**Task to complete**
Print the records below word for word, beginning with the first line and ending once the line containing "left wrist: (82, 157, 12)" is printed.
* * * * * * *
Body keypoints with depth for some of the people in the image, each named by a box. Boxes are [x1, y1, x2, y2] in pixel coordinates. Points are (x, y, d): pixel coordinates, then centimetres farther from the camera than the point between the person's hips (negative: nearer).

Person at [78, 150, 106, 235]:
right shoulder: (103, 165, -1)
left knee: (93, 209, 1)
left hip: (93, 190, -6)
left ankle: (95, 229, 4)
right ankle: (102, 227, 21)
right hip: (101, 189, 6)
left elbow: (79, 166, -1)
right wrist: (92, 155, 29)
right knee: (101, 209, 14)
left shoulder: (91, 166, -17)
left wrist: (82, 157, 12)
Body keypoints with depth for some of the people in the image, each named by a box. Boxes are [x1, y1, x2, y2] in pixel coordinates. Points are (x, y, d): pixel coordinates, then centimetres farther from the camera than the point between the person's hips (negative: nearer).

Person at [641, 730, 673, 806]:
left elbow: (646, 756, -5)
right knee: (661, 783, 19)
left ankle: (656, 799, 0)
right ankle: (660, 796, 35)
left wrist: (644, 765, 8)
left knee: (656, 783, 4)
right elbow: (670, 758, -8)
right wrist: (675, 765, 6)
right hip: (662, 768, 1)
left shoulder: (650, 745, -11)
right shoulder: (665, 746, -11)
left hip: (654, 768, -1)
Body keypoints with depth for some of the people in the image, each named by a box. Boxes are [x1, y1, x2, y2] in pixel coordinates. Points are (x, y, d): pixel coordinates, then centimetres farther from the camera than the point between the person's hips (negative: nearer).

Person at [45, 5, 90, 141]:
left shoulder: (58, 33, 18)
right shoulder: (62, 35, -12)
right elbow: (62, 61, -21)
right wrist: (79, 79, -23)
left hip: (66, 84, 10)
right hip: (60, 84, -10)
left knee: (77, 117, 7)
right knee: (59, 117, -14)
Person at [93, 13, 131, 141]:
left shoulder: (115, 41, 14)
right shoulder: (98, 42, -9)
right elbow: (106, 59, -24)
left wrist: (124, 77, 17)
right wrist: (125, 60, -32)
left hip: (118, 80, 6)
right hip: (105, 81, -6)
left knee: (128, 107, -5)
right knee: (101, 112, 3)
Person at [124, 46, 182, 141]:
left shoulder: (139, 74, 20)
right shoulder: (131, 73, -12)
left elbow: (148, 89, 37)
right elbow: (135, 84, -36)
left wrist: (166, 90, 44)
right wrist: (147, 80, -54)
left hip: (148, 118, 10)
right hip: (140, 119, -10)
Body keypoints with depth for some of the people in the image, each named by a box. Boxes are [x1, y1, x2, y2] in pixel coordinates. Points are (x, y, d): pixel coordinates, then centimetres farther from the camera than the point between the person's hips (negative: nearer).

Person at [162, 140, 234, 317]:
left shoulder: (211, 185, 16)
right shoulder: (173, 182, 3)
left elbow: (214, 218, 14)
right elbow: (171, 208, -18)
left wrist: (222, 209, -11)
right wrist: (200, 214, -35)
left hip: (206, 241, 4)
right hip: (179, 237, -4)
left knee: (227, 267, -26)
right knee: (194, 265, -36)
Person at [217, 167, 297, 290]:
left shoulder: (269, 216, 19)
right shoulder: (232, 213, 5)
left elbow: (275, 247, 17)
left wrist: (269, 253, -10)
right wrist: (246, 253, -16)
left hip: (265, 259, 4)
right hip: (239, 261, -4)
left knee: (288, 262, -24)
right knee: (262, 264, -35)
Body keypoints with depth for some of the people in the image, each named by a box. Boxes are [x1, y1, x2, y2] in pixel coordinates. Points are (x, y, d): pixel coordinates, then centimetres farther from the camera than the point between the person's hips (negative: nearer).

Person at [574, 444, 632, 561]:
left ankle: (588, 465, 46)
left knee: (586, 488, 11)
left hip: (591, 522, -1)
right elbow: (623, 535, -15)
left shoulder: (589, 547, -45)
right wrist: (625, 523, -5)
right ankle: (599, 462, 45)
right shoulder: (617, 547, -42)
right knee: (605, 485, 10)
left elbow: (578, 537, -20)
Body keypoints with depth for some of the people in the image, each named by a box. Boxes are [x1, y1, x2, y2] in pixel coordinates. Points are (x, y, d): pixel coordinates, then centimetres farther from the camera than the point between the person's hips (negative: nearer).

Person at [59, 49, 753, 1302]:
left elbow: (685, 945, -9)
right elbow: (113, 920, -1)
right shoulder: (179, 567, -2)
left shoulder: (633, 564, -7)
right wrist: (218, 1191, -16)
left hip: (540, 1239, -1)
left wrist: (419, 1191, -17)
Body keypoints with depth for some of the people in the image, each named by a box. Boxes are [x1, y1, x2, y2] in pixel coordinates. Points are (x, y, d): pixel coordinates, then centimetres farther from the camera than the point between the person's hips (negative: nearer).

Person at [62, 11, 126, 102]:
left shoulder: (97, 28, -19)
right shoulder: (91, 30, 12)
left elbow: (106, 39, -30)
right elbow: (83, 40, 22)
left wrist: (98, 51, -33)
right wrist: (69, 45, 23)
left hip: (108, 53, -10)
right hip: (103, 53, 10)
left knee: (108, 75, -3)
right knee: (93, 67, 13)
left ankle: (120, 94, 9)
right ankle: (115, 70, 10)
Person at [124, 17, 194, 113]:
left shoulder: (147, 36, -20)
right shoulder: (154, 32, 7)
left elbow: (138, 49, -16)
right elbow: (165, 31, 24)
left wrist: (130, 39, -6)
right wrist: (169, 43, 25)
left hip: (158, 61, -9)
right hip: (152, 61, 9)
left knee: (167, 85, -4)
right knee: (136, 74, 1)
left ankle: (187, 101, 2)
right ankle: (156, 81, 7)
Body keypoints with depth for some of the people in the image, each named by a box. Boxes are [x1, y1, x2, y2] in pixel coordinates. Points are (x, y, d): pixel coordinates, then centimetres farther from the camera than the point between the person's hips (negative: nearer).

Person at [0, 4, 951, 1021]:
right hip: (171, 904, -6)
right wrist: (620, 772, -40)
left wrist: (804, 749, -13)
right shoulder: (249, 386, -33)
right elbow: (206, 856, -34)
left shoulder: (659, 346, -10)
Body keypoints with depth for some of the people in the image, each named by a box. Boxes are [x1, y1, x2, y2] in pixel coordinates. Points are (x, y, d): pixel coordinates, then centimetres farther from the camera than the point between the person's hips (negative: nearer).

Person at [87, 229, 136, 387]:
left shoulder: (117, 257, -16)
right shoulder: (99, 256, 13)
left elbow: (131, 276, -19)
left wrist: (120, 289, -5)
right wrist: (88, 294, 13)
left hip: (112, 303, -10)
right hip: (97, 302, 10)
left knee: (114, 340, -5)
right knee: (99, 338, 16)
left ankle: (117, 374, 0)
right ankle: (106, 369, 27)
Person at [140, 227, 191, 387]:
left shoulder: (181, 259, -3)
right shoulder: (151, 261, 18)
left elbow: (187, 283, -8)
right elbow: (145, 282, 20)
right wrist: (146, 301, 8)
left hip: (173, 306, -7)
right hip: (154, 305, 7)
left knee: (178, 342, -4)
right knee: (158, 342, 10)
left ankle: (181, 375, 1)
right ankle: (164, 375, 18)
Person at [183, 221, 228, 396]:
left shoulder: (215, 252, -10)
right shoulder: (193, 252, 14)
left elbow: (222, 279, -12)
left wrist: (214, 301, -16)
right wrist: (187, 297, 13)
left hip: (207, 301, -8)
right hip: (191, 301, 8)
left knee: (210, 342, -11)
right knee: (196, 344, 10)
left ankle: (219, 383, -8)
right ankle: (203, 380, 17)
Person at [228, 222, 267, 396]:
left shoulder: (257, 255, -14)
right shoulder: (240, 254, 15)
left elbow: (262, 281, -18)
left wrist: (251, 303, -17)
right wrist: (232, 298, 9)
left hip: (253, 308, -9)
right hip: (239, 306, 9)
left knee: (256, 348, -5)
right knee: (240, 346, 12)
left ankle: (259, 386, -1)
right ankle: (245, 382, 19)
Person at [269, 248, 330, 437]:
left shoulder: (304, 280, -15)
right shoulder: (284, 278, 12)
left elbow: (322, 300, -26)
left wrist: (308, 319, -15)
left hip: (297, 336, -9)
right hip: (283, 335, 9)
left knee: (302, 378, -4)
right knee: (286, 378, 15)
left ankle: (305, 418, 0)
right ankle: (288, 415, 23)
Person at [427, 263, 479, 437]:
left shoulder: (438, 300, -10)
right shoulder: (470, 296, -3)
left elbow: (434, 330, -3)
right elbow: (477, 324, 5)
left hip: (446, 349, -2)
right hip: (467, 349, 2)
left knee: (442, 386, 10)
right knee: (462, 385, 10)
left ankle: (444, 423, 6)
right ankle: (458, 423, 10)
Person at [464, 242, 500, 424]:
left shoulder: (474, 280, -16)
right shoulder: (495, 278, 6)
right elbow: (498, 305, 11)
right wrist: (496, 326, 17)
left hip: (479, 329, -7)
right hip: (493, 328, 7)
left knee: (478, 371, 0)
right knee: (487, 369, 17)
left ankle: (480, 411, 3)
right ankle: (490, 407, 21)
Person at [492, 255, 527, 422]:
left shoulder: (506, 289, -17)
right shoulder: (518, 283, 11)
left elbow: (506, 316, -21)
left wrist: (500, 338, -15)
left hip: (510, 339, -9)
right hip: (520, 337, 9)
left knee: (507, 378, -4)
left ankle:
* * * * * * *
**Solution**
Body keypoints with depth for some of the people in the image, each named by a box. Boxes are [x1, y1, x2, y2] in pixel coordinates. Points are (x, y, d): pixel coordinates, then centimetres farther from the camera than the point between the person's hips (negative: nearer).

Person at [78, 150, 106, 235]:
right shoulder: (103, 165, -1)
left knee: (93, 209, 1)
left hip: (93, 190, -6)
left ankle: (95, 229, 4)
right ankle: (102, 227, 21)
right hip: (101, 189, 6)
left elbow: (79, 166, -1)
right wrist: (92, 155, 29)
right knee: (101, 209, 14)
left shoulder: (91, 166, -17)
left wrist: (82, 157, 12)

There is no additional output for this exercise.